As the country grapples with the economic losses caused by COVID-19, small businesses have taken numerous blows – from limited bank assistance to backed up federal loans. For many minority-owned businesses, especially Black entrepreneurs, the consequences are more crippling as racial disparities and historic barriers shape their access to relief funding. Recently, the Koppelman School of Business invited three experts to give insight on discrimination in the marketplace and offer some solutions in dismantling the systemic challenges minority-owners face.
“We see that there was a big divide between Wall Street and Main Street. It exposed deep inequities in wealth creation and access to capital for communities of color,” said guest-speaker Danette Hyatt-Sullivan, a Business Support Development Officer from Carver Federal Savings Bank.
For Carver, a local financial institution that is managed predominantly by people of color, serving underbanked communities is one of their top priorities. Throughout the pandemic, they’ve lent their services to Paycheck Protection Program (PPP) applicants from New Jersey and Connecticut – amassing $35 million in loans that saved approximately 3,600 jobs. To take on the needs of all small business owners who came through their doors and rang up their phones, Carver partnered with local organizations like The Brooklyn Navy Yard.
“We had a lot of banks that were only doing this loan for their customers. Even, with that being said, there are banks that weren’t doing loans for their customers – they started at the top and worked their way down. So by the time they get to those smaller business owners, there was nothing left,” said Hyatt-Sullivan.

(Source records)
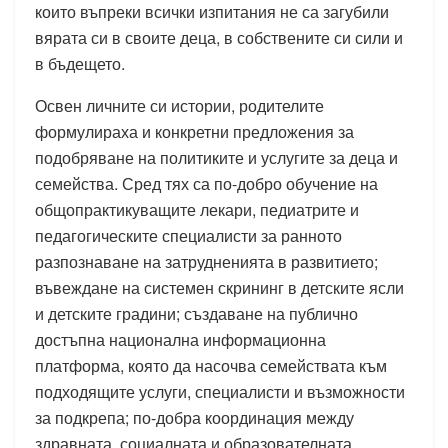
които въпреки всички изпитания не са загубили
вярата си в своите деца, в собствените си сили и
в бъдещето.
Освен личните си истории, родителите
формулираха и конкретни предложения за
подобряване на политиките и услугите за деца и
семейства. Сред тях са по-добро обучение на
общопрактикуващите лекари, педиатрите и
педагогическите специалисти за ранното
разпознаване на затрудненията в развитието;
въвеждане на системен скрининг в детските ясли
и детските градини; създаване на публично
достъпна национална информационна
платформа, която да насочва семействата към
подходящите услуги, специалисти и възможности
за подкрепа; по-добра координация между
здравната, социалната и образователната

* * *

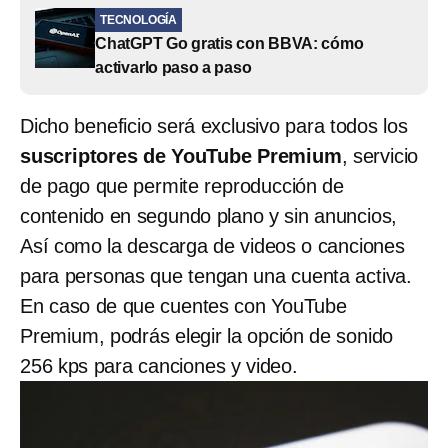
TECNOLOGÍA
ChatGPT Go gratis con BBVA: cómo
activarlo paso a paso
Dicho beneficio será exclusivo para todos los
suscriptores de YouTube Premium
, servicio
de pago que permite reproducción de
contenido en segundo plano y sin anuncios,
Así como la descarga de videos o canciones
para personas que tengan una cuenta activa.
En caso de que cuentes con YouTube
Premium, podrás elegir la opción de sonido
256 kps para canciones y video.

---

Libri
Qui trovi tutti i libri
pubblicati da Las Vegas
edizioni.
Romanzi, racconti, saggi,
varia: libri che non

### Task:
Reproduce everything in the article on minority-owned small businesses from "For Carver, a" down to "Brooklyn Navy Yard.". You won't need the source lines for anything here.

### Output of the exercise:
For Carver, a local financial institution that is managed predominantly by people of color, serving underbanked communities is one of their top priorities. Throughout the pandemic, they’ve lent their services to Paycheck Protection Program (PPP) applicants from New Jersey and Connecticut – amassing $35 million in loans that saved approximately 3,600 jobs. To take on the needs of all small business owners who came through their doors and rang up their phones, Carver partnered with local organizations like The Brooklyn Navy Yard.